━━━━━ Texto para analizar ━━━━━

ALMERÍA 11 Sep. (EUROPA PRESS) -
El Juzgado de lo Penal número 6 de Almería ha condenado a tres años de prisión a cada uno de los tres repartidores de comida rápida que en abril de 2022 dieron una paliza y atropellaron con una moto a un vecino que bajó a la puerta del restaurante de comida tex-mex situado en calle Calzada de Castro de la capital almeriense molesto por los ruidos que ocasionaban.
La sentencia, consultada por Europa Press y que puede ser recurrida en apelación, aplica la agravante de abuso de superioridad al delito de lesiones por el que se condena a los acusados, ya que con su ataque conjunto anularon, o cuanto menos redujeron de forma significativa, cualquier posibilidad de defensa del afectado.
La resolución judicial, que también condena como responsable civil subsidiario al restaurante que empleaba a los implicados, mantiene además distintas medidas cautelares por las que se prohíbe a los 'riders' comunicarse o acercarse a menos de 500 metros del afectado, que ha sido representado por el abogado Juan Padilla, de Crealia Abogados.
Los hechos tuvieron lugar sobre las 13,30 horas del 14 de abril de 2022 cuando el vecino bajó de su domicilio a la puerta del establecimiento hostelero, donde se encontraban los acusados, molesto por los ruidos que se generaban.
Fue entonces cuando uno de los acusados cogió a la víctima y la tiró al suelo para darle "reiterados puñetazos", a lo que se sumó uno de los repartidores --que cuentan con antecedentes por un delito de lesiones leves-- el cual lo atropelló intencionadamente con una de las motos del restaurante, empleadas para el reparto de comida a domicilio.

━━━━━ Datos proporcionados ━━━━━

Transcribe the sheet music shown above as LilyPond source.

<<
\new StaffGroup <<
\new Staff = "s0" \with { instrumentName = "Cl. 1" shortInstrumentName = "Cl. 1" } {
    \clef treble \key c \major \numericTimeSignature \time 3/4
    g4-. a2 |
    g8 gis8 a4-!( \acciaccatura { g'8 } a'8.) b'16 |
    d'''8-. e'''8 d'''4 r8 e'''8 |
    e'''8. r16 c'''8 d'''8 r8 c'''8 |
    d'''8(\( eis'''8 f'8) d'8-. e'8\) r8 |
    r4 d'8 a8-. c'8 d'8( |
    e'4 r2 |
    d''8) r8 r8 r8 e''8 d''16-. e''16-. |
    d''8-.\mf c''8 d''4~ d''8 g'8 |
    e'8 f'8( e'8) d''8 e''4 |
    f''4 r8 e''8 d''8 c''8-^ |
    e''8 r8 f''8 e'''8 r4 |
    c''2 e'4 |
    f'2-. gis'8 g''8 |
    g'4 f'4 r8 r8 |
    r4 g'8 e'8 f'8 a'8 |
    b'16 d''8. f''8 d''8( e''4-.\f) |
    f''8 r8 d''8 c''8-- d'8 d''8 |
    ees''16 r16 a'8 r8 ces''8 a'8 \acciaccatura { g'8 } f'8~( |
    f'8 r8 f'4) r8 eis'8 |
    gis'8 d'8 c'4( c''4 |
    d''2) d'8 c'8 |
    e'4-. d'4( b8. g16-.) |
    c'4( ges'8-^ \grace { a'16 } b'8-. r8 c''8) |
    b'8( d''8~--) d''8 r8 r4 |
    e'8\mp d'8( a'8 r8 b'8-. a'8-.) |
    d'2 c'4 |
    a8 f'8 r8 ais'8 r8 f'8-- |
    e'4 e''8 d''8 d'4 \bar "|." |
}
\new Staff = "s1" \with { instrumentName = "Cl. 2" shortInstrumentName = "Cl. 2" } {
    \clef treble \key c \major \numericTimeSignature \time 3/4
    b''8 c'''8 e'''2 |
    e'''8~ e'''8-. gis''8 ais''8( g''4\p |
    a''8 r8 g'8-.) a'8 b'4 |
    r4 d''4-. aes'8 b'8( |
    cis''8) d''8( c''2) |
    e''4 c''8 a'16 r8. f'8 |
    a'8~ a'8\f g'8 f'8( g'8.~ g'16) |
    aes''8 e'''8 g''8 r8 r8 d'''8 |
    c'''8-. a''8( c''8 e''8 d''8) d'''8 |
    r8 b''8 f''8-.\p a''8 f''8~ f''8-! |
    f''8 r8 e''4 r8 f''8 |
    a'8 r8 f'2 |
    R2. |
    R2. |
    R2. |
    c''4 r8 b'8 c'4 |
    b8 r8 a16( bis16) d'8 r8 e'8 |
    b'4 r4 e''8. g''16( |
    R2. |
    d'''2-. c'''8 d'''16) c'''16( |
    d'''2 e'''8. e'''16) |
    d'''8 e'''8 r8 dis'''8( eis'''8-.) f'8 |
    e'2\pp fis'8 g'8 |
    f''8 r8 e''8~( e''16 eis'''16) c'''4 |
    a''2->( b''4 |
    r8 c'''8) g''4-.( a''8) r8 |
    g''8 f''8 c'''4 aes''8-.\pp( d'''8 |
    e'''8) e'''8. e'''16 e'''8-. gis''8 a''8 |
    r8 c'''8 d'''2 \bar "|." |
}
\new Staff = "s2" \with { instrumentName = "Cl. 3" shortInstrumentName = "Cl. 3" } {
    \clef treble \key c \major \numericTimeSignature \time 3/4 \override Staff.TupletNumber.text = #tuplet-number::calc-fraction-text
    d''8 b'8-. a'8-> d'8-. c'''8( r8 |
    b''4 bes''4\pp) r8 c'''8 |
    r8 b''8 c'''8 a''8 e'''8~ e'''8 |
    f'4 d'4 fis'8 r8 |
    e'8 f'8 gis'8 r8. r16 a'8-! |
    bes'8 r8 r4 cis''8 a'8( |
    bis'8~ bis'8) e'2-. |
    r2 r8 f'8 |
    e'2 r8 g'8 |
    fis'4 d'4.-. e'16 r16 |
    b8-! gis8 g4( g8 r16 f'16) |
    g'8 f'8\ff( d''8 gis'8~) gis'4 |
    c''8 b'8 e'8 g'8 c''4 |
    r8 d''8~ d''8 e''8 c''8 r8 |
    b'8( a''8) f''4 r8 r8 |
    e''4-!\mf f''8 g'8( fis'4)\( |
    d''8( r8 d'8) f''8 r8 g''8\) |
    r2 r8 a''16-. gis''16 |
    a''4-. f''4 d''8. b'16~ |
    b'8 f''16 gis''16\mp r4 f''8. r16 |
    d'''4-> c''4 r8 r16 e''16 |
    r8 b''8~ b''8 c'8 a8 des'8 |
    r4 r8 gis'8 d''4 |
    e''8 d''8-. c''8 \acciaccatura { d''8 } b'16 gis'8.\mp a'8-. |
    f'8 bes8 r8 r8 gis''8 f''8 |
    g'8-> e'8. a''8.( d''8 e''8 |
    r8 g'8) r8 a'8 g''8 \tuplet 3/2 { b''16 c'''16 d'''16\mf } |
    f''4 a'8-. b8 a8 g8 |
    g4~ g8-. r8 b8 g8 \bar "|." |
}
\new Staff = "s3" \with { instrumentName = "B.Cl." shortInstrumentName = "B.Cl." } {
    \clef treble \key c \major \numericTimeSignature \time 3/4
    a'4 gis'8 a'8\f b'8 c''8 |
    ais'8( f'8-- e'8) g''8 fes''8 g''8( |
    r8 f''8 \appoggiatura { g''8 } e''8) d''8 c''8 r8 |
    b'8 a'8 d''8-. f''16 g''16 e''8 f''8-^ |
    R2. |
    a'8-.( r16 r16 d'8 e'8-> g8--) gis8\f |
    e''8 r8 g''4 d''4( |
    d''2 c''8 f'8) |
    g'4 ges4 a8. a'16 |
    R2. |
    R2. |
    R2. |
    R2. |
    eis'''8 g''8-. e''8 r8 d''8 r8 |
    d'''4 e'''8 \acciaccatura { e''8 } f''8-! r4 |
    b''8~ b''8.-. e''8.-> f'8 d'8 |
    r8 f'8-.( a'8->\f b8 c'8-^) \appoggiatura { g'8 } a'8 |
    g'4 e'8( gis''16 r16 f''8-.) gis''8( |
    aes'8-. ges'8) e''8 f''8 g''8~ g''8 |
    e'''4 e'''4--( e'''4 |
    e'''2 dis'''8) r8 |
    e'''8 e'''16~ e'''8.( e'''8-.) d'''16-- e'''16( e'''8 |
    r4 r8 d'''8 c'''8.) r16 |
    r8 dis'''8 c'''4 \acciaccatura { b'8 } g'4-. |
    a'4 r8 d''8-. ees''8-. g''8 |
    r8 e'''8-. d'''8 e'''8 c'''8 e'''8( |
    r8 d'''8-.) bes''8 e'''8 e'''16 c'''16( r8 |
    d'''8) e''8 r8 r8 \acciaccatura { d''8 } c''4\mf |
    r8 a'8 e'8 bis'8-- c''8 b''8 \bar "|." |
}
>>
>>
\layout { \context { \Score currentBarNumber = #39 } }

━━━━━

Edita el fragmento de la noticia que va desde "Los hechos tuvieron" hasta "comida a domicilio.", ambos incluidos, y sustituye "establecimiento hostelero" por "local de hostelería".

• **Resultado**
Los hechos tuvieron lugar sobre las 13,30 horas del 14 de abril de 2022 cuando el vecino bajó de su domicilio a la puerta del local de hostelería, donde se encontraban los acusados, molesto por los ruidos que se generaban.
Fue entonces cuando uno de los acusados cogió a la víctima y la tiró al suelo para darle "reiterados puñetazos", a lo que se sumó uno de los repartidores --que cuentan con antecedentes por un delito de lesiones leves-- el cual lo atropelló intencionadamente con una de las motos del restaurante, empleadas para el reparto de comida a domicilio.